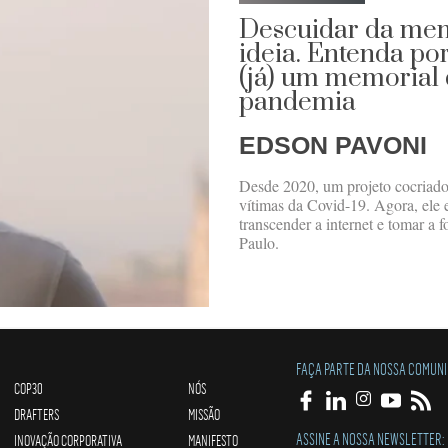
Descuidar da me
ideia. Entenda po
(já) um memorial 
pandemia
EDSON PAVONI
Desde 2020, um projeto cocriado 
vítimas da Covid-19. Agora, ele
transcender a internet e tomar a
Paulo.
FAÇA PARTE DA NOSSA COMUN
COP30
NÓS
DRAFTERS
MISSÃO
ASSINE A NOSSA NEWSLETTER:
INOVAÇÃO CORPORATIVA
MANIFESTO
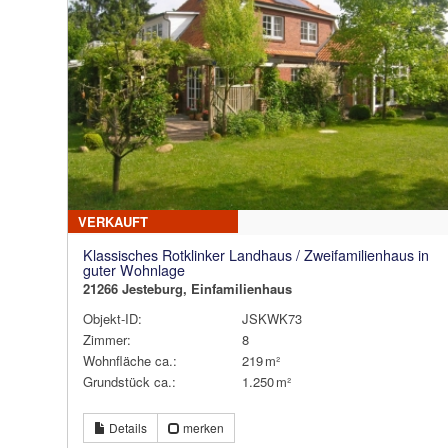
VERKAUFT
Klassisches Rotklinker Landhaus / Zweifamilienhaus in
guter Wohnlage
21266 Jesteburg, Einfamilienhaus
Objekt-ID:
JSKWK73
Zimmer:
8
Wohnfläche ca.:
219 m²
Grund­stück ca.:
1.250 m²
Details
merken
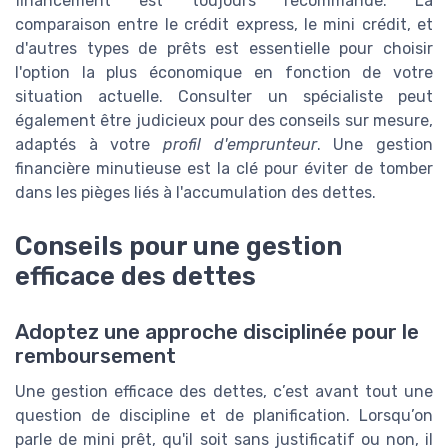
financement est toujours recommandé. La
comparaison entre le crédit express, le mini crédit, et
d'autres types de prêts est essentielle pour choisir
l'option la plus économique en fonction de votre
situation actuelle. Consulter un spécialiste peut
également être judicieux pour des conseils sur mesure,
adaptés à votre
profil d'emprunteur
. Une gestion
financière minutieuse est la clé pour éviter de tomber
dans les pièges liés à l'accumulation des dettes.
Conseils pour une gestion
efficace des dettes
Adoptez une approche disciplinée pour le
remboursement
Une gestion efficace des dettes, c’est avant tout une
question de discipline et de planification. Lorsqu’on
parle de mini prêt, qu'il soit sans justificatif ou non, il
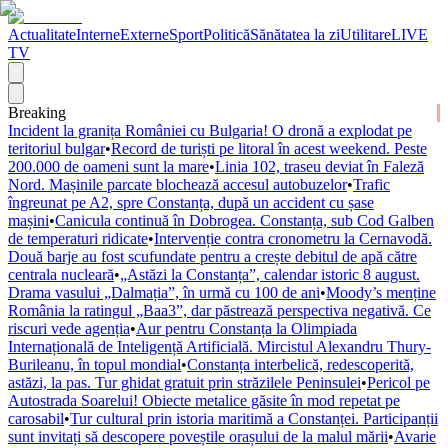
Actualitate
Interne
Externe
Sport
Politică
Sănătatea la zi
Utilitare
LIVE
TV
Breaking
Incident la granița României cu Bulgaria! O dronă a explodat pe
teritoriul bulgar
•
Record de turiști pe litoral în acest weekend. Peste
200.000 de oameni sunt la mare
•
Linia 102, traseu deviat în Faleză
Nord. Mașinile parcate blochează accesul autobuzelor
•
Trafic
îngreunat pe A2, spre Constanța, după un accident cu șase
mașini
•
Canicula continuă în Dobrogea. Constanța, sub Cod Galben
de temperaturi ridicate
•
Intervenție contra cronometru la Cernavodă.
Două barje au fost scufundate pentru a crește debitul de apă către
centrala nucleară
•
„Astăzi la Constanța”, calendar istoric 8 august.
Drama vasului „Dalmația”, în urmă cu 100 de ani
•
Moody’s menține
România la ratingul „Baa3”, dar păstrează perspectiva negativă. Ce
riscuri vede agenția
•
Aur pentru Constanța la Olimpiada
Internațională de Inteligență Artificială. Mircistul Alexandru Thury-
Burileanu, în topul mondial
•
Constanța interbelică, redescoperită,
astăzi, la pas. Tur ghidat gratuit prin străzilele Peninsulei
•
Pericol pe
Autostrada Soarelui! Obiecte metalice găsite în mod repetat pe
carosabil
•
Tur cultural prin istoria maritimă a Constanței. Participanții
sunt invitați să descopere poveștile orașului de la malul mării
•
Avarie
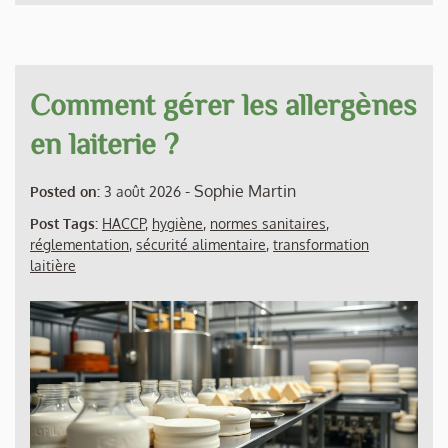
Comment gérer les allergènes
en laiterie ?
-
Sophie Martin
Posted on:
3 août 2026
Post Tags:
HACCP
,
hygiène
,
normes sanitaires
,
réglementation
,
sécurité alimentaire
,
transformation
laitière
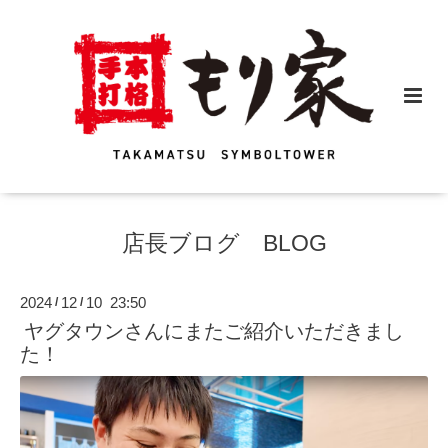
店長ブログ BLOG
2024
12
10 23:50
/
/
ヤグタウンさんにまたご紹介いただきまし
た！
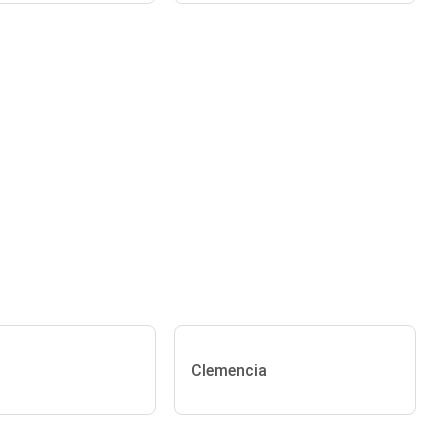
Clemencia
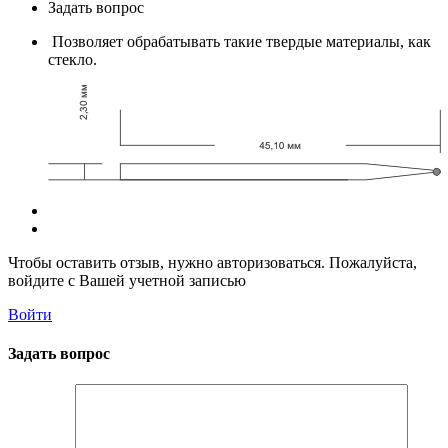
Задать вопрос
Позволяет обрабатывать такие твердые материалы, как
стекло.
Чтобы оставить отзыв, нужно авторизоваться. Пожалуйста,
войдите с Вашей учетной записью
Войти
Задать вопрос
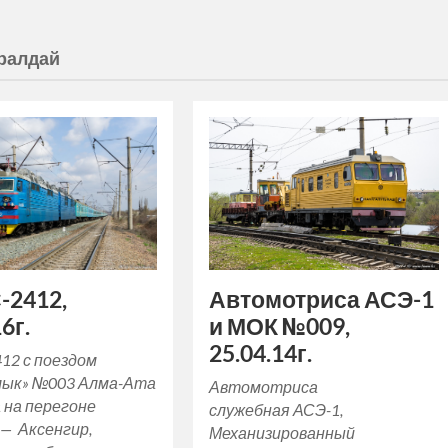
ралдай
-2412,
Автомотриса АСЭ-1
6г.
и МОК №009,
25.04.14г.
12 с поездом
лык» №003 Алма-Ата
Автомотриса
 на перегоне
служебная АСЭ-1,
 — Аксенгир,
Механизированный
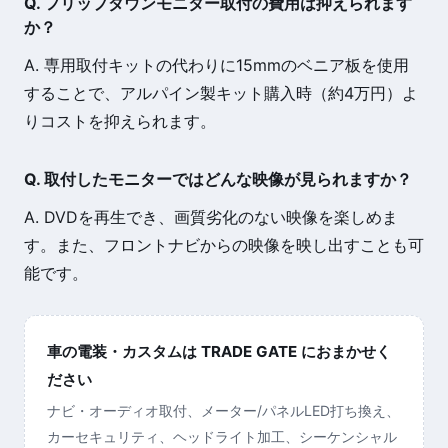
Q. フリップダウンモニター取付の費用は抑えられます
か？
A. 専用取付キットの代わりに15mmのベニア板を使用
することで、アルパイン製キット購入時（約4万円）よ
りコストを抑えられます。
Q. 取付したモニターではどんな映像が見られますか？
A. DVDを再生でき、画質劣化のない映像を楽しめま
す。また、フロントナビからの映像を映し出すことも可
能です。
車の電装・カスタムは TRADE GATE におまかせく
ださい
ナビ・オーディオ取付、メーター/パネルLED打ち換え、
カーセキュリティ、ヘッドライト加工、シーケンシャル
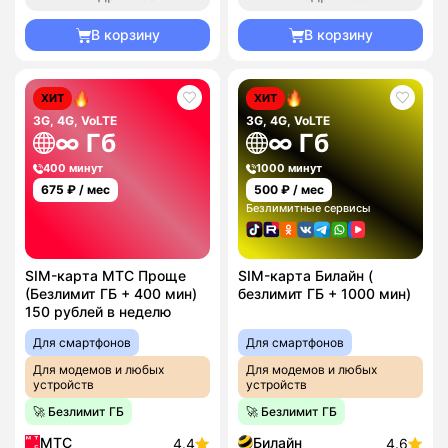
В корзину
В корзину
ХИТ
ХИТ
3G, 4G, VoLTE
3G, 4G, VoLTE
∞ Гб
∞ Гб
400 минут
1000 минут
675
₽ / мес
500
₽ / мес
Безлимитные сервисы
SIM-карта МТС Проще
SIM-карта Билайн (
(Безлимит ГБ + 400 мин)
безлимит ГБ + 1000 мин)
150 рублей в неделю
Для смартфонов
Для смартфонов
Для модемов и любых
Для модемов и любых
устройств
устройств
🚀 Безлимит ГБ
🚀 Безлимит ГБ
МТС
Билайн
4.4
4.6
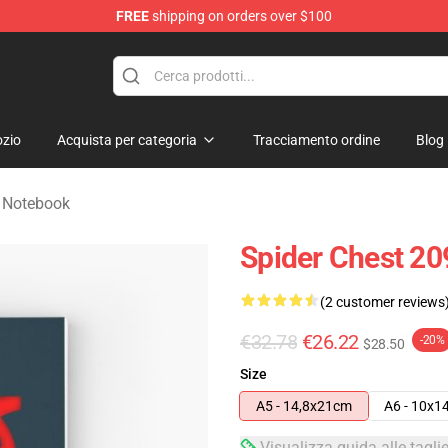
FREE
shipping on orders over $100
erchandise Shop
zio
Acquista per categoria
Tracciamento ordine
Blog
 Notebook
Spider Chest 20
(2 customer reviews
€32.78
€26.22
-20%
$28.50
Size
A5 - 14,8x21cm
A6 - 10x1
Visualizza guida alle tagli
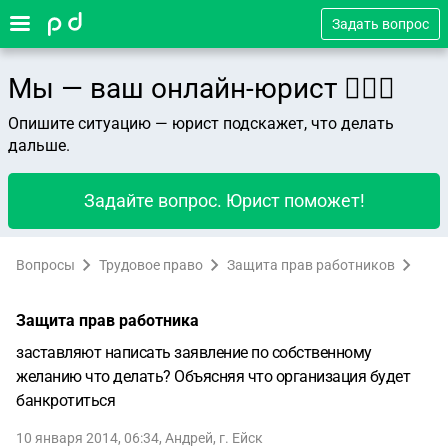
Задать вопрос
Мы — ваш онлайн-юрист 👨🏻‍⚖️
Опишите ситуацию — юрист подскажет, что делать
дальше.
Задайте вопрос. Юрист поможет!
Вопросы
Трудовое право
Защита прав работников
Защита прав работника
заставляют написать заявление по собственному
желанию что делать? Объясняя что организация будет
банкротиться
10 января 2014, 06:34
,
Андрей
,
г. Ейск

▶ **Instructions to follow**
From the items above, extract every line that contains the string "NOSSA", treating uppercase and lowercase letters as different.

▶ **Your solution**
FAÇA PARTE DA NOSSA COMUN
ASSINE A NOSSA NEWSLETTER:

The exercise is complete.